For per-table prefix renaming (e.g., domain_workflow_runs), use Prisma's @@map directive — your Prisma client sees a custom name while the physical table stays default. The engine queries the physical name; Prisma layers the alias on top for your reads.
Engine doesn't auto-bootstrap when you manage schema
When you provide your own schema (via Prisma migrations, pgroll, etc.), don't call CREATE_TABLES_SQL. The engine never auto-bootstraps; it assumes the tables exist.
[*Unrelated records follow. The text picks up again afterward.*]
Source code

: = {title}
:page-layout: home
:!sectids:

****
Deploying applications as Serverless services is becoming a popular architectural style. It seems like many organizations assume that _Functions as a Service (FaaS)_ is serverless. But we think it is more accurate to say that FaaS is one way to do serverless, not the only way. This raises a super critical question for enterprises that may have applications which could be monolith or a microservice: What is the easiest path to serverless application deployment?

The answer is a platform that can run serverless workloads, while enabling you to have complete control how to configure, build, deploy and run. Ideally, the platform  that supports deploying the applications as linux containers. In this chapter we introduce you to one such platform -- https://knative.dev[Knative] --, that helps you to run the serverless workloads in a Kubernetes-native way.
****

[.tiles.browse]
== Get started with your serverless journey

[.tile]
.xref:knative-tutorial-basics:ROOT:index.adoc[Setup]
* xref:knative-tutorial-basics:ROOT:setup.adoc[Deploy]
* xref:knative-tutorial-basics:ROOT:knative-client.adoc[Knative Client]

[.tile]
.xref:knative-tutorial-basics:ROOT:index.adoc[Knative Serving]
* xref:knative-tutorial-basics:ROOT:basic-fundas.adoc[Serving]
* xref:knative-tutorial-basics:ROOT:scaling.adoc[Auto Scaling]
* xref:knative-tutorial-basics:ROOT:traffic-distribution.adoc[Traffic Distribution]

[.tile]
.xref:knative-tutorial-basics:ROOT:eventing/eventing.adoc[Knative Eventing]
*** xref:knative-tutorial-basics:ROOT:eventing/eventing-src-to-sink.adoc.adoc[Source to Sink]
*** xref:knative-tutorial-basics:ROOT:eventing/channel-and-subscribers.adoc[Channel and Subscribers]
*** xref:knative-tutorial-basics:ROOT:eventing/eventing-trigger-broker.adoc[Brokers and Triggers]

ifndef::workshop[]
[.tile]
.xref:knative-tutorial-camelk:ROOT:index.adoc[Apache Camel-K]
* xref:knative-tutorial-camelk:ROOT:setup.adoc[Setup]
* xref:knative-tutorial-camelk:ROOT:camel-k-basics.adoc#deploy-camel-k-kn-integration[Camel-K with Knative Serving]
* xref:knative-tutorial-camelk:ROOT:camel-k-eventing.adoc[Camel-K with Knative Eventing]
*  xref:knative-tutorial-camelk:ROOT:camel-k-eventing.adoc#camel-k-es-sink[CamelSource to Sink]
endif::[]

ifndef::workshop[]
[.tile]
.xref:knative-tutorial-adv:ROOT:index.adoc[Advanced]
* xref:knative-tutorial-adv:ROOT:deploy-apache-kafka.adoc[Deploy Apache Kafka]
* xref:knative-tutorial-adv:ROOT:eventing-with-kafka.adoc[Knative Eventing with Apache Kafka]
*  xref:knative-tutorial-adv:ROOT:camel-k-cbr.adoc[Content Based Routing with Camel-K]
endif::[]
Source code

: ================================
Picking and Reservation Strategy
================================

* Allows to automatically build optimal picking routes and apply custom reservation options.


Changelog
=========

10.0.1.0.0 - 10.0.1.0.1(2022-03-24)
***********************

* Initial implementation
Migration ownership stays with your existing tooling.
What the adapter does NOT do
- Authentication / authorization — see "Security model" above
- Tenant resolution — that's
resolveAgents's job - Rate limiting / CORS / body limits — add the matching Express middleware upstream
This package is intentionally small (~200 LOC) — the heavy lifting lives in @goatlab/delphi-core.